PayPal benefited from the surge of online shopping during the pandemic. Sales and total payment volume (TPV) in 2020 jumped 21% and 31%, respectively, year over year. And the stock more than doubled that year. 2021 was characterized by slowing revenue growth, particularly as consumers dealt with fading government stimulus. Additionally, PayPal's margins have come under pressure in recent quarters due to rising marketing, technology, and development expenses. 

A person using a smartphone, with an overlaid graphic representing a variety of apps.

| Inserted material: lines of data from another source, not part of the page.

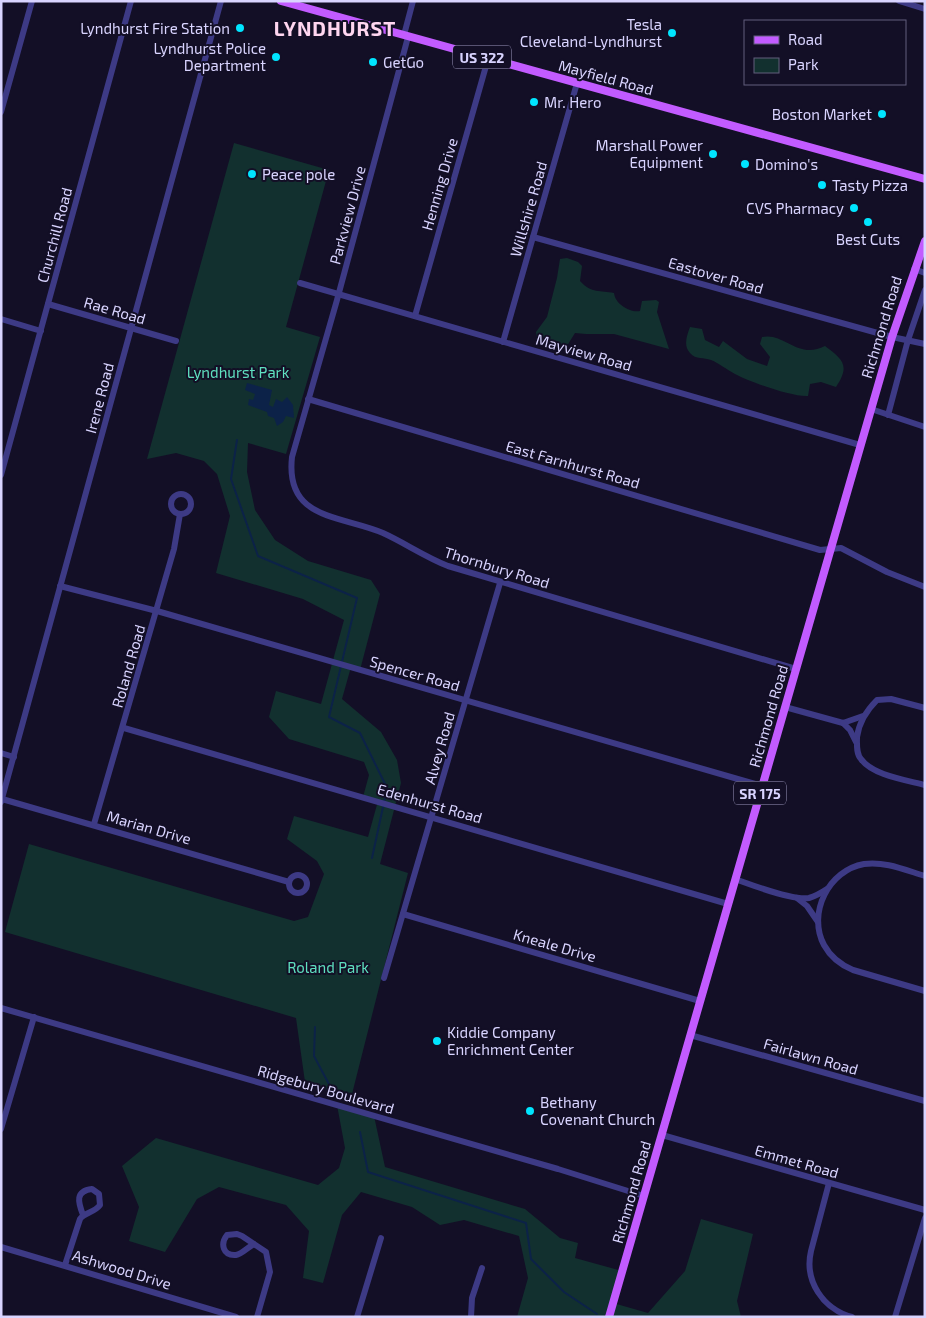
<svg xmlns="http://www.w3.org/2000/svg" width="926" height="1318" font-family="'Exo 2',sans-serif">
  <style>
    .green { fill: #12302f }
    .water { fill: #0c2248 }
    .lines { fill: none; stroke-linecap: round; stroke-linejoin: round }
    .stream { stroke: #0c2248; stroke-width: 2 }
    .minor { stroke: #3d3a85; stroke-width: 6 }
    .major { stroke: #c25bff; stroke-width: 8 }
    .poi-dot { fill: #00e5ff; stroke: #130f26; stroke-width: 2 }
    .labels { text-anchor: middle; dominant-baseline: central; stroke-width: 4; stroke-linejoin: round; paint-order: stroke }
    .shield { fill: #130f26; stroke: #9e99be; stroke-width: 1 }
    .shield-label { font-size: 14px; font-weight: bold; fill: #d9d4ff }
    .poi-label { font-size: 15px; fill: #d9d4ff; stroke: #130f26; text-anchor: start }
    .street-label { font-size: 15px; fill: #d9d4ff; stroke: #130f26 }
    .park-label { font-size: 15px; fill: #5fe0c0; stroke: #130f26 }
    .district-label { font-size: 20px; font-weight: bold; letter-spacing: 1px; fill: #ffd6f0; stroke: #130f26 }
  </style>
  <rect width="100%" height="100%" fill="#130f26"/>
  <g class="green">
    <path d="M234 143 329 170 286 327 320 337 286 454 248 443 247 472 255 510 275 540 308 561 371 580 380 594 360 670 351 667 342 699 381 732 397 760 401 783 380 864 408 873 351 1098 305 1082 296 1018 5 932 29 844 294 921 308 917 324 874 317 861 287 839 294 816 368 837 378 801 363 797 369 775 364 762 289 739 269 717 276 691 321 704 344 620 303 599 216 573 230 516 217 474 204 461 176 453 147 459Z"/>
    <path d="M567 258 578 262 582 266 580 281C592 294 600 290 614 293 615 304 630 313 640 311L642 301 656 300 659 302 657 312 669 349 614 334H586L575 333 565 349 547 345 537 338 536 332 547 317 557 278 560 259Z"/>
    <path d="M690 327 702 329 705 340 719 347 723 341 747 359 767 366 770 357 760 344 762 337C784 332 798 360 825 346 842 359 851 365 836 387L821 382 810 384 808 396C792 397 750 382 735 374 727 370 719 363 711 360 704 357 696 360 690 353 683 346 687 335 690 327Z"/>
    <path d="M337 1105 374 1116 385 1167 525 1209 560 1238 578 1243 575 1258 622 1271 613 1303 648 1313 685 1271 701 1219 753 1234 737 1301 741 1317H517L528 1278 519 1236 464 1220 440 1225 412 1207 361 1192 342 1215 323 1283 303 1278 309 1231 286 1205 219 1187 197 1199 165 1252 129 1241 139 1207 122 1166 156 1138 318 1185 339 1168 345 1148Z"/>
  </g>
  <path class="water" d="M247 383 272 390 269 405 273 407 276 399 282 402 287 397 293 405 294 418 286 416 283 422 277 426 274 418 268 416 267 412 248 405 249 399 253 400 255 394 245 390Z"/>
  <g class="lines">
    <g class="stream">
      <path d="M237 440 231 479 258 556 357 598 329 717 360 733 387 788 384 802"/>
      <path d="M372 858 383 807"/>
      <path d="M315 1027 314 1056 331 1088"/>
      <path d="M360 1132 368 1172 526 1223 531 1259 564 1292 597 1314"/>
    </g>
    <g class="minor">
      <path d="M899 1 925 9"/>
      <path d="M404 35 413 1"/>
      <path d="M408 37 337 300 292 457C285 520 340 515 383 533 405 543 425 557 448 566L796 669"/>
      <path d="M1 112 32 1"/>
      <path d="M533 237 892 337 925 344"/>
      <path d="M914 269 925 273"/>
      <path d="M300 283 860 445"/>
      <path d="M48 304 176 341"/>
      <path d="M415 316 488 59"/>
      <path d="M1 319 41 331"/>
      <path d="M503 342 577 83"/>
      <path d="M308 399 820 550 841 548 887 572 925 587"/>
      <path d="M871 409 925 427"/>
      <path d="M888 415 908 340 925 290"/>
      <path d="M1 475 131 1"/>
      <circle cx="181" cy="504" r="10"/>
      <path d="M60 586 157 611 762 786"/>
      <path d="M785 707 843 723 863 716"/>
      <path d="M925 708 891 699 877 700C867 710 859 722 857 737 857 744 856 754 861 759 872 775 906 780 925 785"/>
      <path d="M843 723 850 730 856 742"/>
      <path d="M124 728 728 904"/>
      <path d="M1 753 14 757"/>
      <path d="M2 799 289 882"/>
      <path d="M1 802 221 1"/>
      <path d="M94 824 174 549 180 514"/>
      <circle cx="298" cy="884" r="9"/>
      <path d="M925 876C905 870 885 861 864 864 829 870 807 913 824 945 830 956 841 965 853 970L925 991"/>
      <path d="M735 879C752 885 793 901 809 898 816 896 821 893 827 889"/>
      <path d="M797 898 807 906 818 922"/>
      <path d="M403 914 700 1001"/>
      <path d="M384 978 500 583"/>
      <path d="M1 1008 558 1169 644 1196"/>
      <path d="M690 1035 925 1101"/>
      <path d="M1 1129 34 1017"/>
      <path d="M662 1135 925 1210"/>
      <path d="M829 1183 811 1251C804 1281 823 1309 852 1317"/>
      <path d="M254 1244C248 1247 242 1254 236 1255 223 1256 220 1244 227 1235L237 1234 242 1236 266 1252 270 1272 257 1317"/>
      <path d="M1 1247 236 1317"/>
      <path d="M65 1265 80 1219C85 1212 94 1213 100 1205L99 1194 92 1189C75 1191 78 1202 83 1215"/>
      <path d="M357 1317 381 1238"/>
      <path d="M471 1317 472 1298 482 1268"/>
      <path d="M895 1317 925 1218"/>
    </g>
    <g class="major">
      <path d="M281 1 925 179"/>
      <path d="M609 1317 892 337 925 241"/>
    </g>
  </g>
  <g class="poi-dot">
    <circle cx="240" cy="28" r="5"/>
    <circle cx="672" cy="33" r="5"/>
    <circle cx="276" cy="57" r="5"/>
    <circle cx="373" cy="62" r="5"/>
    <circle cx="534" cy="102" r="5"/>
    <circle cx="882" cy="114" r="5"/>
    <circle cx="713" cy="154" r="5"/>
    <circle cx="745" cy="164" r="5"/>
    <circle cx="252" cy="174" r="5"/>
    <circle cx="822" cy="185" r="5"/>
    <circle cx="854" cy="208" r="5"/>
    <circle cx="868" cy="222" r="5"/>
    <circle cx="437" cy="1041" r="5"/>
    <circle cx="530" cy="1111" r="5"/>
  </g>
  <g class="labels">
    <g class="shield">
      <rect x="453" y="45.5" width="58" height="23" rx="4"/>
      <rect x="734" y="781.5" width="52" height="23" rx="4"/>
    </g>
    <g class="shield-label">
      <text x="482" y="57">US 322</text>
      <text x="760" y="793">SR 175</text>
    </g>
    <g class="poi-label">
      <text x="662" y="24" text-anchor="end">Tesla<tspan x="662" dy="17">Cleveland-Lyndhurst</tspan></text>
      <text x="230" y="28" text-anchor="end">Lyndhurst Fire Station</text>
      <text x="266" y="48" text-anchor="end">Lyndhurst Police<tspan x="266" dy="17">Department</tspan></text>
      <text x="383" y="62">GetGo</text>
      <text x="544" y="102">Mr. Hero</text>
      <text x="872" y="114" text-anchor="end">Boston Market</text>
      <text x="703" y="145" text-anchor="end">Marshall Power<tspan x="703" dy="17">Equipment</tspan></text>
      <text x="755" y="164">Domino's</text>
      <text x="262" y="174">Peace pole</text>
      <text x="832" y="185">Tasty Pizza</text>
      <text x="844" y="208" text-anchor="end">CVS Pharmacy</text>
      <text x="868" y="239" text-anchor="middle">Best Cuts</text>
      <text x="447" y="1032">Kiddie Company<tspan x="447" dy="17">Enrichment Center</tspan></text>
      <text x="540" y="1102">Bethany<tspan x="540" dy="17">Covenant Church</tspan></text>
    </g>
    <g class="street-label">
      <text transform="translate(606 77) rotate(15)">Mayfield Road</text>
      <text transform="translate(439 184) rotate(-74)">Henning Drive</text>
      <text transform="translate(528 209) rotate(-74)">Willshire Road</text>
      <text transform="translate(347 215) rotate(-75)">Parkview Drive</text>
      <text transform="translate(54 235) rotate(-75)">Churchill Road</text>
      <text transform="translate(716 275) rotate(16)">Eastover Road</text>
      <text transform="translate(115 310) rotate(16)">Rae Road</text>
      <text transform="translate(881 327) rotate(-73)">Richmond Road</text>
      <text transform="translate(584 352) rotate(16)">Mayview Road</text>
      <text transform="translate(99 398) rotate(-75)">Irene Road</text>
      <text transform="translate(573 464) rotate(16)">East Farnhurst Road</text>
      <text transform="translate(497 567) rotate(17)">Thornbury Road</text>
      <text transform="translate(128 666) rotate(-74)">Roland Road</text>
      <text transform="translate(415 673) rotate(16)">Spencer Road</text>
      <text transform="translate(768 716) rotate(-74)">Richmond Road</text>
      <text transform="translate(439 748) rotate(-74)">Alvey Road</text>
      <text transform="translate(430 803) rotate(16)">Edenhurst Road</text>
      <text transform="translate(149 827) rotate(16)">Marian Drive</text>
      <text transform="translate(555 945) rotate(16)">Kneale Drive</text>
      <text transform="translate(811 1056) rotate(16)">Fairlawn Road</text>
      <text transform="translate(326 1089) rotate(16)">Ridgebury Boulevard</text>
      <text transform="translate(797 1161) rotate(16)">Emmet Road</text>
      <text transform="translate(631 1192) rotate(-74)">Richmond Road</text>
      <text transform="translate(122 1269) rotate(17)">Ashwood Drive</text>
    </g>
    <g class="park-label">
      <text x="238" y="372">Lyndhurst Park</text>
      <text x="328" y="967">Roland Park</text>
    </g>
    <g class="district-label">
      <text x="335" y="28">LYNDHURST</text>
    </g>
  </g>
  <rect width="926" height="1318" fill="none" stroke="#d9d4ff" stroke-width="5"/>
  <rect x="744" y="20" width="162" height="65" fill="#130f26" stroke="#625e7d"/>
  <rect x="754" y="36" width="25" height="8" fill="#c25bff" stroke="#625e7d"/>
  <text x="788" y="45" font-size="15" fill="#d9d4ff">Road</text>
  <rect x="754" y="58" width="25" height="15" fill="#12302f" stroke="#625e7d"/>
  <text x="788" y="70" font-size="15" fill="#d9d4ff">Park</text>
</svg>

Image source: Getty Images.

During the company's third-quarter 2021 earnings call, management provided sales guidance of $30 billion for 2022 that disappointed Wall Street. In October, the stock started trending down after rumors swirled that PayPal was in talks to acquire social media platform Pinterest in a possible $45-billion deal. PayPal came out and said that it was not pursuing a purchase of Pinterest.  

Competitor Block, formerly known as Square, also had a down year, shedding 26% of its value in 2021. This should ease any investor worries that PayPal's performance was specific to the company. 

Now what

Investors are wondering what the future of PayPal looks like as the world slowly tries to move past the pandemic. Digital payments certainly received a boost in 2020, but with the return of in-person shopping, will PayPal get back on track and produce the market-beating returns that investors expect of it? 

If we take a step back and focus on the bigger picture, there's a lot to like about this business. As of Sept. 30, PayPal counted 416 million active accounts, up 15% year over year. The company processed $310 billion in TPV during the three-month period, which is an astronomical amount. The secular shift toward electronic payments is a real and sustainable trend, and PayPal is at the forefront. 

CEO Dan Schulman one day hopes the company will have 1 billion active users, a feat that would entail people viewing PayPal as a one-stop financial shop. New upgrades to the flagship app, like bill pay, early direct deposit, shopping deals and rewards, and a savings account, make it more appealing. Sometime this year, Amazon customers in the U.S. will be able to check out with their Venmo account, a huge partnership for the payments enterprise. 

It's hard not to believe that PayPal's stock, now trading at a nearly two-year-low price-to-earnings ratio of 46, will bounce back nicely in 2022. The business has a massive (and growing) customer base and is introducing new features to drive engagement, all of which should support healthy revenue and profit increases for the current year and beyond.